Malpractice is the same in Latin and English

Even when you correctly spell Latin words, they still might result in unintended, outcome-determinative ambiguities. Consider the Latin terms res judicata and collateral estoppel. Their modern English substitutes are claim preclusion and issue preclusion, respectively. But lost on many lawyers is that these Latin terms can mean very different things. In his Dictionary of Legal Usage, Bryan Garner explains that collateral estoppel is “a miniature of res judicata: the former applies to issues, the latter to entire claims or lawsuits.”

Despite their different meanings, lawyers commonly but incorrectly use res judicata and collateral estoppel interchangeably. Once again, the Dictionary of Legal Usage: “One might cite any number of instances in which judges have written collateral estoppel when they meant res judicata and vice versa.” The Fifth Circuit concurs: “[T]he terminology used in this area of law often breeds confusion.”

The moral is that it’s no fun trying to explain to a client that you waived a preclusion argument or defense because you didn’t use the correct Latin term in your summary-judgment brief. So why take that risk if there isn’t any countervailing benefit?

Which Latin words should you keep, and which ones should you nix?

In The Elements of Legal Style, Garner says that some Latin words and phrases have properly filled voids in the English language. Latin terms like alibi, amicus curiae, bona fide, quorum, de minimis, ex parte, habeas corpus, nolo contendere, prima facie, res ipsa loquitur, stare decisis, and voir dire arguably are examples of void-filling Latin words (though Garner points out that if your reader is a non-lawyer, it might be preferable to use friend of the court instead of amicus curiae, and doctrine of precedent instead of stare decisis).
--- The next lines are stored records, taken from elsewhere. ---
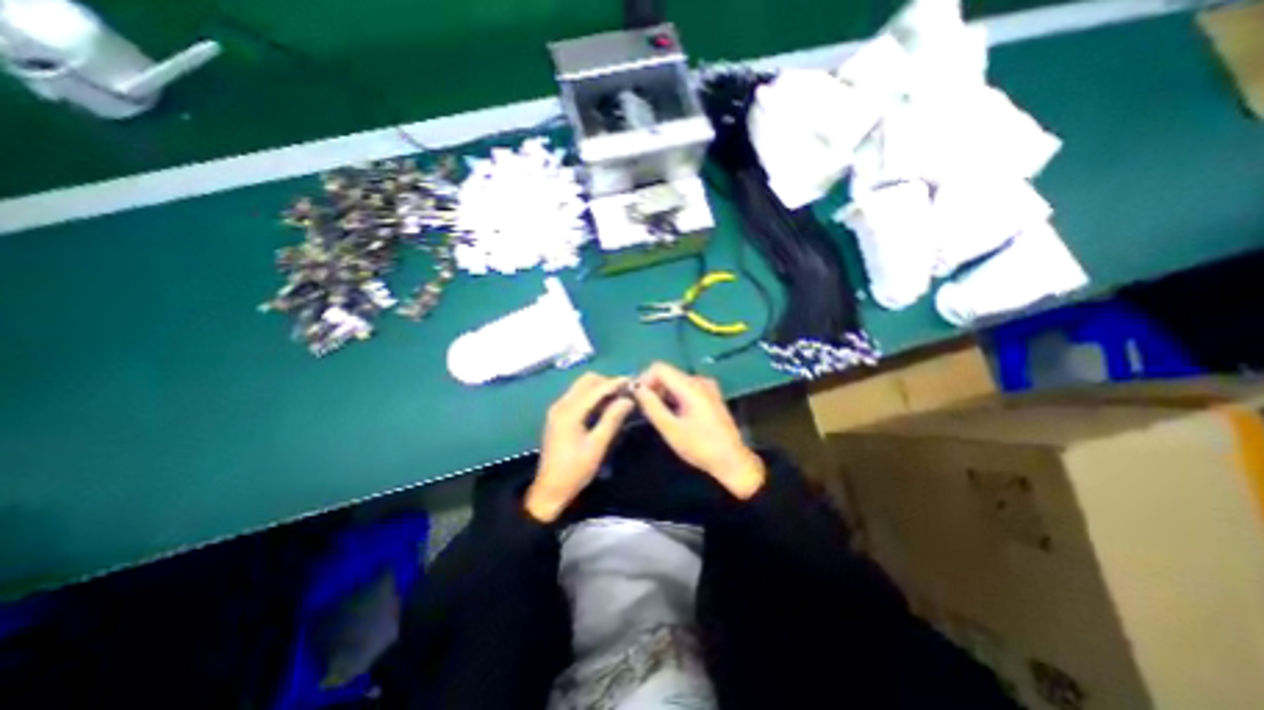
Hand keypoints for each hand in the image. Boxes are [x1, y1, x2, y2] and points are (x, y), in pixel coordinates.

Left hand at [526, 372, 635, 521]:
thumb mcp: (597, 446)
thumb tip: (628, 400)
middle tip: (625, 393)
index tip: (632, 382)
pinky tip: (604, 407)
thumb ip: (612, 419)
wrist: (550, 489)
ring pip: (581, 387)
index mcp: (569, 412)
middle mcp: (561, 405)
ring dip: (600, 388)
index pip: (595, 389)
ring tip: (618, 399)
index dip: (615, 383)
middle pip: (586, 381)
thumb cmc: (575, 470)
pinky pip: (577, 396)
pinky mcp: (558, 415)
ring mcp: (558, 409)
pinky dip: (592, 396)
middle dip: (606, 383)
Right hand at [639, 362, 765, 499]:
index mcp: (691, 386)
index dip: (644, 379)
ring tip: (657, 414)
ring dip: (663, 393)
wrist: (732, 460)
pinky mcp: (710, 395)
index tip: (637, 397)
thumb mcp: (671, 429)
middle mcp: (700, 381)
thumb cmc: (700, 447)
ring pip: (676, 381)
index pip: (659, 368)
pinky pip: (686, 388)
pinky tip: (673, 414)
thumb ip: (652, 406)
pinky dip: (674, 396)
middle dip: (653, 387)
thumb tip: (636, 388)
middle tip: (644, 409)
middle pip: (668, 373)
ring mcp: (707, 387)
But there are other Latin words and phrases that Garner calls “imported jargon,” which you shouldn’t use. Some examples commonly found in legal writing are:

  • ab initio (from the beginning)
  • actio(n) ex contractu (contract action)
  • actio(n) ex delictu (tort action)
  • arguendo (for the sake of argument)
  • in esse (in actual existence, in being)
  • inter alia (among other things), inter alios (among other persons)
  • res gestae (things done) (Wigmore: Res gestae is “not only entirely useless, but even positively harmful.”)
  • simpliciter (simply, summarily, taken alone unconditionally; absolutely)
  • sua sponte (on its own motion; without prompting)
  • sui generis (of its own kind; individual; like only to itself)
  • sui juris (of full age and capacity)
  • vel non (or not, or the lack of (it, them)) (Garner: Vel non is “pretentious surplusage.”)

As general rules, then, you shouldn’t use a Latin word or phrase if there’s an acceptable English substitute. You should use Latin only in the rare case where the Latin word or phrase fills a void in the English language, and there are no acceptable English substitutes.

If you follow these rules, your readers will thank you for sparing them Latin 101, and you will insure yourself against a possible spelling or usage blunder, or, worse, an otherwise-avoidable malpractice claim.

So eliminare Latine et scribere plane!